• _Task to carry out_: From the entries below, copy every line that has the word "advertising".

• _Data supplied_:
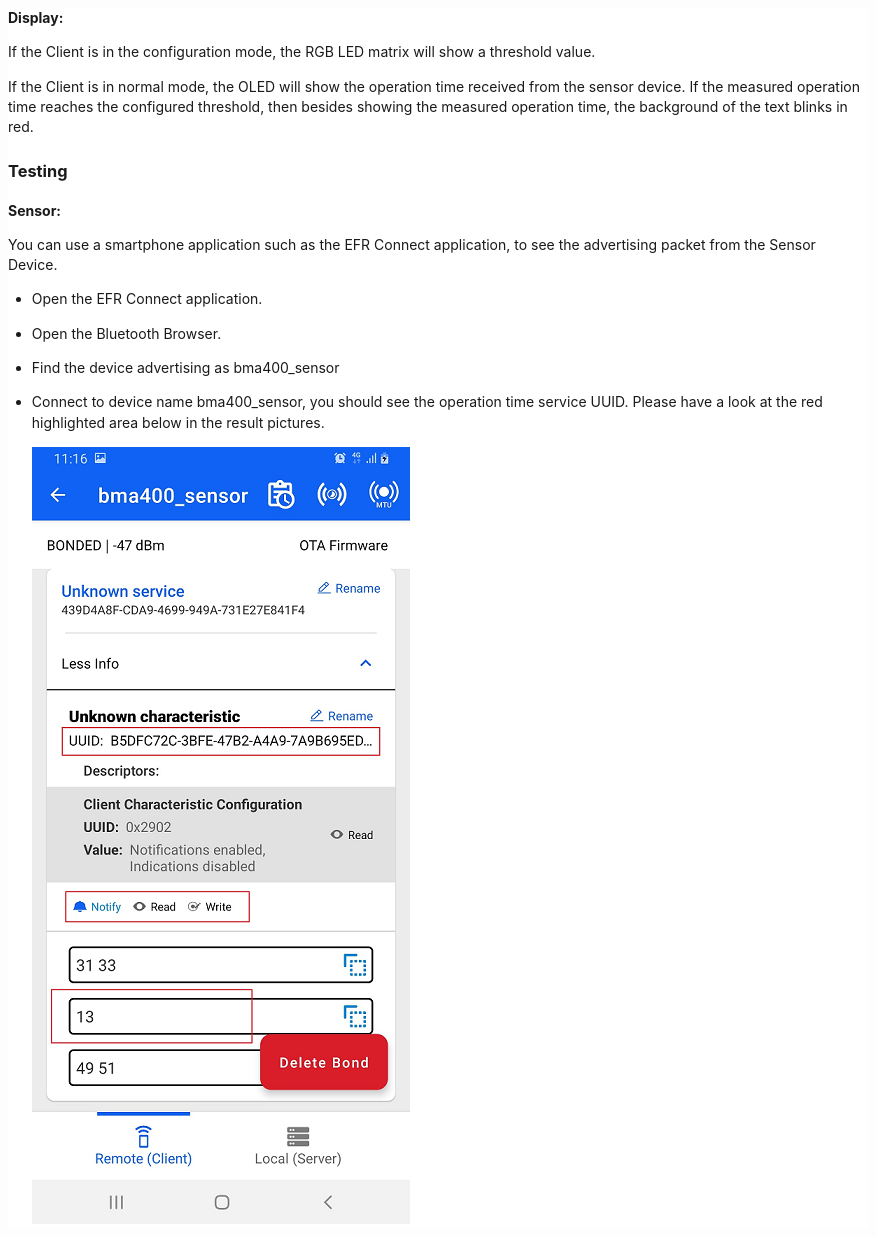 **Display:**

If the Client is in the configuration mode, the RGB LED matrix will show a threshold value.

If the Client is in normal mode, the OLED will show the operation time received from the sensor device.
If the measured operation time reaches the configured threshold, then besides showing the measured operation time, the background of the text blinks in red.

### Testing ###

**Sensor:**

You can use a smartphone application such as the EFR Connect application, to see the advertising packet from the Sensor Device.

- Open the EFR Connect application.

- Open the Bluetooth Browser.

- Find the device advertising as bma400_sensor

- Connect to device name bma400_sensor, you should see the operation time service UUID. Please have a look at the red highlighted area below in the result pictures.

  ![app_phone](images/app_phone.png)
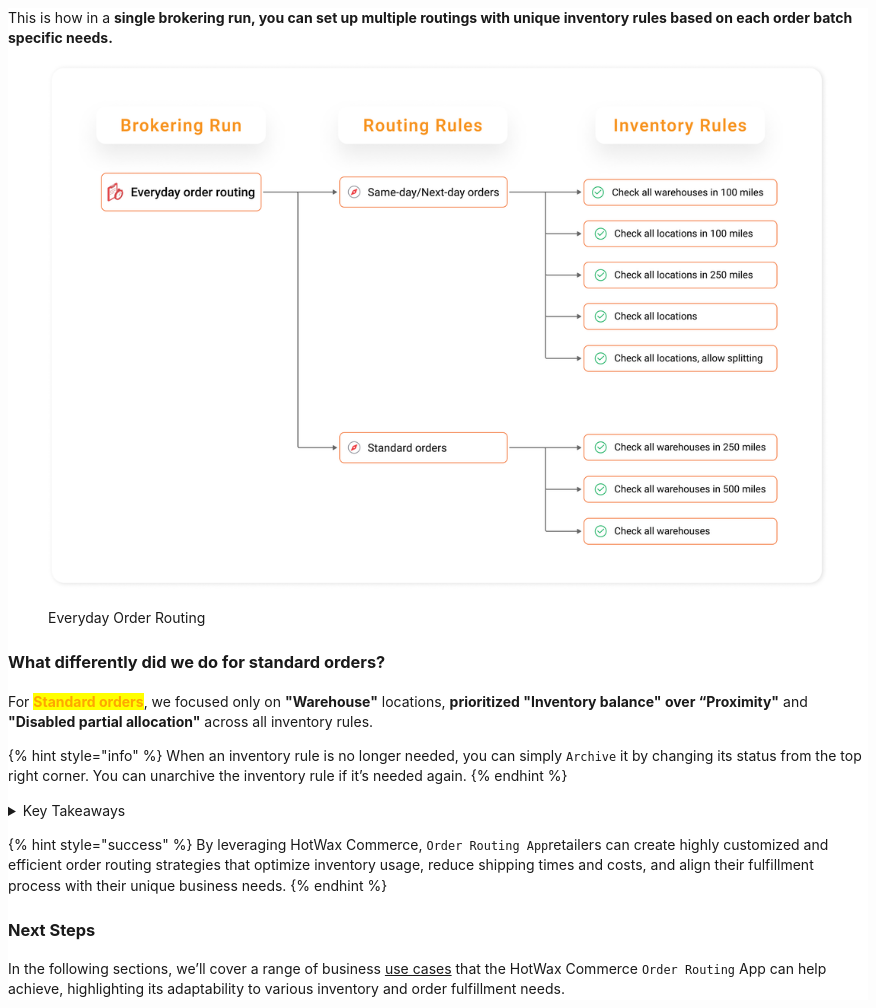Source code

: This is how in a **single brokering run, you can set up multiple routings with unique inventory rules based on each order batch specific needs.**

<figure><img src="../.gitbook/assets/order routing framework (1).png" alt=""><figcaption><p>Everyday Order Routing</p></figcaption></figure>

### What differently did we do for standard orders?

For <mark style="color:orange;">**Standard orders**</mark>, we focused only on **"Warehouse"** locations, **prioritized "Inventory balance" over “Proximity"** and **"Disabled partial allocation"** across all inventory rules.

{% hint style="info" %}
When an inventory rule is no longer needed, you can simply `Archive` it by changing its status from the top right corner. You can unarchive the inventory rule if it’s needed again.
{% endhint %}

<details><summary>Key Takeaways</summary></details>

{% hint style="success" %}
By leveraging HotWax Commerce, `Order Routing App`retailers can create highly customized and efficient order routing strategies that optimize inventory usage, reduce shipping times and costs, and align their fulfillment process with their unique business needs.
{% endhint %}

### Next Steps

In the following sections, we’ll cover a range of business [use cases](scenarios.md) that the HotWax Commerce `Order Routing` App can help achieve, highlighting its adaptability to various inventory and order fulfillment needs.
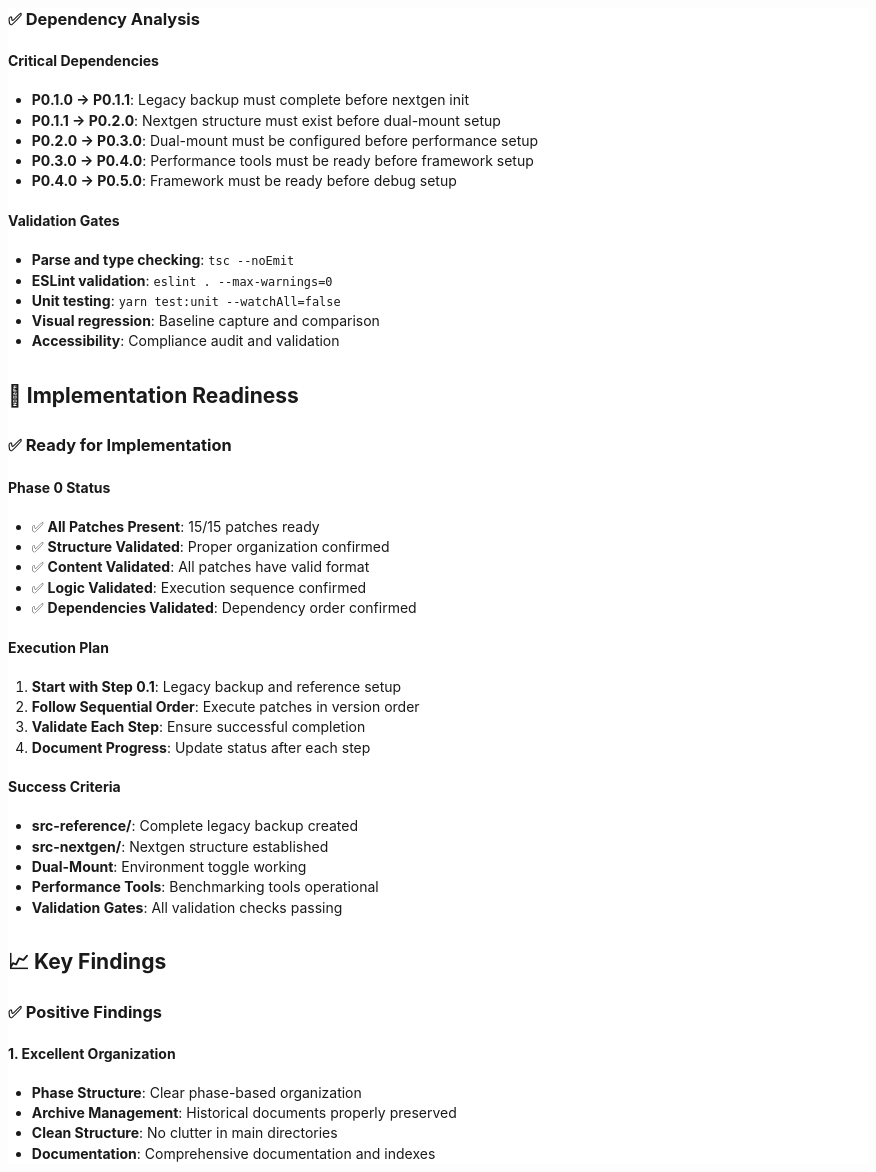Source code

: ### ✅ **Dependency Analysis**

#### **Critical Dependencies**
- **P0.1.0 → P0.1.1**: Legacy backup must complete before nextgen init
- **P0.1.1 → P0.2.0**: Nextgen structure must exist before dual-mount setup
- **P0.2.0 → P0.3.0**: Dual-mount must be configured before performance setup
- **P0.3.0 → P0.4.0**: Performance tools must be ready before framework setup
- **P0.4.0 → P0.5.0**: Framework must be ready before debug setup

#### **Validation Gates**
- **Parse and type checking**: `tsc --noEmit`
- **ESLint validation**: `eslint . --max-warnings=0`
- **Unit testing**: `yarn test:unit --watchAll=false`
- **Visual regression**: Baseline capture and comparison
- **Accessibility**: Compliance audit and validation

## 🎯 Implementation Readiness

### ✅ **Ready for Implementation**

#### **Phase 0 Status**
- ✅ **All Patches Present**: 15/15 patches ready
- ✅ **Structure Validated**: Proper organization confirmed
- ✅ **Content Validated**: All patches have valid format
- ✅ **Logic Validated**: Execution sequence confirmed
- ✅ **Dependencies Validated**: Dependency order confirmed

#### **Execution Plan**
1. **Start with Step 0.1**: Legacy backup and reference setup
2. **Follow Sequential Order**: Execute patches in version order
3. **Validate Each Step**: Ensure successful completion
4. **Document Progress**: Update status after each step

#### **Success Criteria**
- **src-reference/**: Complete legacy backup created
- **src-nextgen/**: Nextgen structure established
- **Dual-Mount**: Environment toggle working
- **Performance Tools**: Benchmarking tools operational
- **Validation Gates**: All validation checks passing

## 📈 Key Findings

### ✅ **Positive Findings**

#### **1. Excellent Organization**
- **Phase Structure**: Clear phase-based organization
- **Archive Management**: Historical documents properly preserved
- **Clean Structure**: No clutter in main directories
- **Documentation**: Comprehensive documentation and indexes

• _Your response_:
You can use a smartphone application such as the EFR Connect application, to see the advertising packet from the Sensor Device.
- Find the device advertising as bma400_sensor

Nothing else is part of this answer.